La ComIDH a souligné l’importance des plans opérationnels, notamment des mesures de gestion de la circulation :

(…) les institutions compétentes de l’État sont tenues de concevoir des plans et des procédures opérationnels pour faciliter l’exercice du droit de réunion (…) [y compris] la réorientation de la circulation piétonne et automobile dans une certaine zone.339ComIDH, Report on Citizen Security and Human Rights, OEA/Ser.L/V/II, Doc 57, 31 décembre 2009, point 193. (uniquement disponible en anglais)

De même, la CEDH a reconnu l’existence d’une obligation, à la charge des autorités, d’adopter

les mesures nécessaires pour minimiser toute perturbation de la circulation, ou d’autres mesures de sécurité, telles que l’envoi de secours d’urgence sur les lieux des réunions ou des manifestations, afin de garantir le bon déroulement des événements de ce type.340Novikova et autres c. Russie, CEDH, arrêt du 26 avril 2016, point 171 ; (uniquement disponible en anglais) voir également Oya Ataman c. Turquie, CEDH, arrêt du 5 décembre 2006, point 39.

Et l’Observation générale no 37 explique :

En outre, les États parties ont l’obligation positive de faciliter la tenue des réunions pacifiques et de permettre aux participants d’atteindre leurs objectifs23. Les États doivent donc promouvoir un environnement propice à l’exercice du droit de réunion pacifique sans discrimination et mettre en place un cadre juridique et institutionnel dans lequel ce droit puisse être exercé effectivement. Dans certains cas, les autorités peuvent avoir à prendre des mesures spécifiques. Elles peuvent, par exemple, être obligées de bloquer des rues, de dévier la circulation ou de veiller à la sécurité. Lorsque cela s’impose, les États doivent aussi protéger les participants contre certains abus que pourraient commettre des acteurs non étatiques, tels que des interventions ou des actes de violence d’autres membres du public24, de contre-manifestants ou de prestataires de services de sécurité privés.341Comité des droits de l’homme des Nations Unies, Observation générale no 37 (2020) sur le droit de réunion pacifique (article 21), Doc. des Nations Unies CCPR/C/GC/37, 17 septembre 2020, point 24.

De manière plus générale, l’obligation de faciliter les rassemblements comprend un large éventail d’actions de la part des autorités, afin de s’assurer d’être en mesure de garantir l’exercice sûr et effectif du droit de réunion. Il s’agit notamment de la formation des forces de police, de la communication effective avec les organisateurs et les participants et de la préparation appropriée à la tenue de rassemblements.
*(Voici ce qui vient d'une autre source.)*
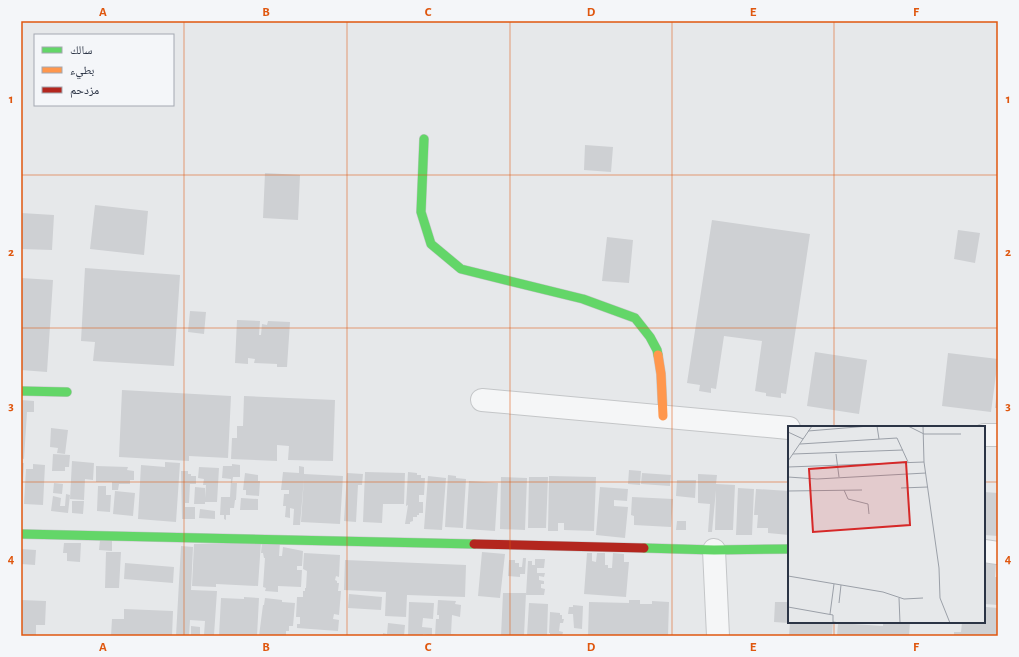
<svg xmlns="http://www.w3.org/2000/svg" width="1019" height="657" font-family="'Alegreya Sans','Noto Naskh Arabic',sans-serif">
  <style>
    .building { fill: #ced0d3 }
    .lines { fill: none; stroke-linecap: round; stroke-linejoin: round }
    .street-casing { stroke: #c4c6c8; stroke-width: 24 }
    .fast-casing { stroke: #c4c6c8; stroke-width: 10 }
    .slow-casing { stroke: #c4c6c8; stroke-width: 10 }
    .jam-casing { stroke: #c4c6c8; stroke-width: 10 }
    .street { stroke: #f5f6f7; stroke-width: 22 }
    .fast { stroke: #63d668; stroke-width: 9 }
    .slow { stroke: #ff974d; stroke-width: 9 }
    .jam { stroke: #b3261e; stroke-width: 9 }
    .grid { fill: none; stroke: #df570f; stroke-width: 1; stroke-opacity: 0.55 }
    .inset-road { fill: none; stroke: #9ba0a8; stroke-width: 1 }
    .view { fill: #d62828; fill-opacity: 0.15; stroke: #d62828; stroke-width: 2 }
    .inset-edge { fill: none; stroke: #2b3445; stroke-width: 2 }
    .neatline { fill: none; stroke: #df570f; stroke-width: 1.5 }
    .grid-label { font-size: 13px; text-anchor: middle; font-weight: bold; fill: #df570f }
  </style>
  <rect width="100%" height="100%" fill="#e6e8ea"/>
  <path class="building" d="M585,145L613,147L611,172L584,170Z
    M265,173L300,175L298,220L263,218Z
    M95,205L148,211L144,255L90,249Z
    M21,213L54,215L52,250L21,249Z
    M712,220L810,234L786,394L781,393V398L766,396V393L755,391L762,341L724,336L716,389L711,388V393L699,391L700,385L687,383Z
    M958,230L980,233L975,263L954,259Z
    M607,237L633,240L629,283L602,281Z
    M85,268L180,275L174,366L93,361L95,342L81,341Z
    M21,278L53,280L47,372L21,370Z
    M190,311L206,312L204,334L188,332Z
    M237,320L260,321L259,335H261L262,324L267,325L268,321L290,322L287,367H277V364L254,363L255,359L248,358V364L235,363Z
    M815,352L867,360L859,414L807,406Z
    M948,353L998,359L991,412L942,406Z
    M122,390L231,396L228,458L189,456V461L119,457Z
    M997,390H998V408H995Z
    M244,396L335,400L333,461L288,460L289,446L277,445V461L231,459L232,438H237V426H243Z
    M21,400L34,401V412H27L24,459L21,458Z
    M51,428L68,430L65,454L57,453L58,448L50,447Z
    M53,454L70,455L69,467H65V471H52Z
    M72,461L94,463L93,480L85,479L84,500L70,499Z
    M165,462L180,463L176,522L138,519L141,465L165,467Z
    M21,463H24L22,500L21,499Z
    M33,464L45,465L43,505L24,504L26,469H33Z
    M232,464L240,465V477H233L232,483H237L236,500H235L234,508H230V515H226V520L224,519V515H220L221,497H230L231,479L222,478L223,466H232Z
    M96,466L128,467L127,470L134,471V480H130V484H119L118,490H112V482H96Z
    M299,466L304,467V474L343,476L340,524L301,522L304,478L300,525H293L294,509L290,508V518L285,517L286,506H283L284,494H289V490H281L283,472L299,473Z
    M199,467L219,468L217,502H205V504H194L195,487L205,488V498L206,485H203L204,479L198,478Z
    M629,470L641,471L640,485L628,484Z
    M181,471H188V474H191V476H196V484H190L189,503H185V507H195V519H182Z
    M365,472L405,473L404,504H383L382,523L363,522Z
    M408,472L417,473V475H421V478H425L424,495H419V502H423V513H419V515H417V517H413V521L410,522V524H405L408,505L406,506Z
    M245,473L258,475V481H260L259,496L246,495V490H243Z
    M347,473L363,474L362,485H358L356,522L344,521Z
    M642,473L671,475L670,486L641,484Z
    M698,474L717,475L716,484L735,485L733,530H715L716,490L712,532H708L710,504L698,503Z
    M448,475L456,476V478L466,479L463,528L445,527Z
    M428,476L446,478L442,530L424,529Z
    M549,476L596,477L594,531L564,530V523H558V531H548Z
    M501,477L527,478L525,530L500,529Z
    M529,477H548L546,528H528Z
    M677,480H696L695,498L676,496Z
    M469,481L498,483L495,531L466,529Z
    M54,483L63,484L62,494L53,493Z
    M98,486H106V495H111L110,512L97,511Z
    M600,487L628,489L627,501L614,500V506L628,507L625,538L596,535Z
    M738,488L754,489L752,535H736Z
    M756,489L789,491V535L768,533V528H757L758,515H754Z
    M115,491L135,493L133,516L113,514Z
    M984,492L998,493V536L984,535Z
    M66,494L70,495L68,513L51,511L53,496L61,498L60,506H65Z
    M632,497L673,499L671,527L634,525V516L631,515Z
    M241,498L258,499V510H240Z
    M72,501H84L83,514L72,513Z
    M200,509L215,511V519L199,518Z
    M677,521H686V530H676Z
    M100,540L112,541V551L99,550Z
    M261,542L258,586L216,584V587L192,586L194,544Z
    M280,542L279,556H282L283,547L303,551L302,566H297V570H302L301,587L278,586V592L265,591L266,588L263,587L265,558H264L263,553H261L262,543Z
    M64,543H81L80,562L67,561V553H63Z
    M181,546L193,547L191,590L217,591L214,635H204L205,621L190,620L189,636H176Z
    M21,549L36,550L35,565L21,564Z
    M106,552H121L119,588H105Z
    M482,552L505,554L500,598L478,596Z
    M304,553L340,555L339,577L336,576L335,580L337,581V583H339L338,591H341L339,615L334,614L333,619L339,620L338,631L297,628V624H300V617H296L297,597H303V591H305V588H306L307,571L303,569Z
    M587,553H592V561L596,562L597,553H605V565H608V568H612L613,553L624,554V562H629L626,597L584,594Z
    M523,558H526L525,574H520V577L508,576L509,560H515V563H519V567H522Z
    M535,559H545L544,568H537V573H545L544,577L539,576V580L544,581V584H541V588L545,589L544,595H526L528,561H532V565H535Z
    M345,560L466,565L465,597L407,595L406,617L385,616L386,592L344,590Z
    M125,563L174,567L173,583L124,579Z
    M984,563L996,564L995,577H998V605L984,604Z
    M503,593H526L524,636H501Z
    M349,594L382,597L381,610L348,608Z
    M244,597L259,598L257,636H219L221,598L244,599Z
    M265,598L282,600V602L295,603L293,626H289V631H286V636H259L263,605H264Z
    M21,600L46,601L45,625H36V636H21Z
    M438,600L456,601L455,604L461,605L460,617L452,615L451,634L457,635V636H435L436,619H439V615H437Z
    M629,600H640V604H652V601L669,602L668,636H588L589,602L629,603Z
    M409,602L434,603L433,619L423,618L422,627L432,628V636L423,634V636H408Z
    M775,602H789V623L774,622Z
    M529,603L548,604L547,636H527Z
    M573,605L583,606L582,629L574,628L573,614H568L569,607H573Z
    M986,607L998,608V636H954V632H961L962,622L985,624Z
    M124,609L173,611L172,636H111L112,619H124Z
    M550,612L560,613V615H562V619H564L563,623H560L559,631L563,632L562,636H550V633H549Z
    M790,622H833L832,636H789Z
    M883,622H896L895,636H837L838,623L883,626Z
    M896,622H910L909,636H895Z
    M388,623L405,625L404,636H383V633L387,634Z
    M191,626L200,627V635H191Z"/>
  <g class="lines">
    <g class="street-casing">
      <path id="street" d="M482,400L789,428
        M984,435H998
        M714,550L718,636
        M984,551L998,553"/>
    </g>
    <g class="fast-casing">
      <path id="fast" d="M424,139L421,212L431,244L461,269L583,299L635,318L650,337L657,350L658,355
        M21,391L67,392
        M21,534L474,544
        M644,548L714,550L789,549"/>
    </g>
    <g class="slow-casing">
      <path id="slow" d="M658,355L661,374L663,416"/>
    </g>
    <g class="jam-casing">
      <path id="jam" d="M474,544L644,548"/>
    </g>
    <use href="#street" class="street"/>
    <use href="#fast" class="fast"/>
    <use href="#slow" class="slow"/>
    <use href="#jam" class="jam"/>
  </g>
  <path class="grid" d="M184,21V636M347,21V636M510,21V636M672,21V636M834,21V427M21,175H998M21,328H998M21,482H789M984,482H998M834,622V636"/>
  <g transform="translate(788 426)">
    <rect width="197" height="197" fill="#e6e8ea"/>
    <path class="inset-road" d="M89,0L91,13M120,0L136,8H173M135,0L136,36L151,142L152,172L162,197M20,5L81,0M0,6L15,13M12,18L109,12L120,36M5,28L115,24M48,28L51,51M0,35L24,0M0,41L136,36M0,51L29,53L138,47M113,62L140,61M56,64L60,73L80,78L81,88M0,65L74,64M0,150L95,166L116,173L135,172M111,172L112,197M51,177L53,159M0,181L45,189V196L52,197M42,188L46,158"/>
    <path class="view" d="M118,36L122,99L25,106L21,43Z"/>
    <rect width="197" height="197" class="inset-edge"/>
  </g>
  <rect width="1019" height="657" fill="none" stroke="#f4f6f9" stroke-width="44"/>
  <rect x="34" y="34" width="140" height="72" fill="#f4f6f9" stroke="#a4a8b1"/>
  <rect x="42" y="47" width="20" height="6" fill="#63d668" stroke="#a4a8b1"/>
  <text x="70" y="54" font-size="12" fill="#2b3445">سالك</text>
  <rect x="42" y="67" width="20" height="6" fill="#ff974d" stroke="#a4a8b1"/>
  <text x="70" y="74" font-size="12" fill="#2b3445">بطيء</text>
  <rect x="42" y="87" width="20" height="6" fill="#b3261e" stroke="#a4a8b1"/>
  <text x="70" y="94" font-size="12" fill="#2b3445">مزدحم</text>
  <rect x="22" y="22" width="975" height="613" class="neatline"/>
  <g class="grid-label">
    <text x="103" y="16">A</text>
    <text x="266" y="16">B</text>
    <text x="428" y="16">C</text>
    <text x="591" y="16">D</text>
    <text x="753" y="16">E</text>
    <text x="916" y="16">F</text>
    <text x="11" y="103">1</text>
    <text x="1008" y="103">1</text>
    <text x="11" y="256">2</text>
    <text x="1008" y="256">2</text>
    <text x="11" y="410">3</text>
    <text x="1008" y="410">3</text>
    <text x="11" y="563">4</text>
    <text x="1008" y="563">4</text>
    <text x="103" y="651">A</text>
    <text x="266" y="651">B</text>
    <text x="428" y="651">C</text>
    <text x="591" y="651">D</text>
    <text x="753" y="651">E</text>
    <text x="916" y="651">F</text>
  </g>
</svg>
L’obligation de faciliter les rassemblements s’applique également à ceux qui n’ont pas été officiellement notifiés aux autorités, notamment aux rassemblements spontanés. C’est ainsi, par exemple, que la ComIDH a déclaré ce qui suit :

Dans les États où la notification ou la notification préalable est obligatoire, il convient de rappeler que cela ne signifie pas que les États n’ont que l’obligation positive de faciliter et de protéger les rassemblements dûment notifiés.342ComIDH, Annual Report 2015, 17 mars 2016, chapitre IV.A, point 66. (uniquement disponible en anglais)

Le BIDDH/OSCE a publié un manuel détaillé intitulé Human Rights Handbook on Policing Assemblies (Manuel sur les droits de l’homme pour le maintien de l’ordre lors des rassemblements) qui vise à donner des conseils à la police quant à la façon de faciliter le droit de réunion pacifique. Les lignes directrices sur le maintien de l’ordre lors des réunions en Afrique publiées par la ComADHP constituent une autre ressource approfondie dans le domaine.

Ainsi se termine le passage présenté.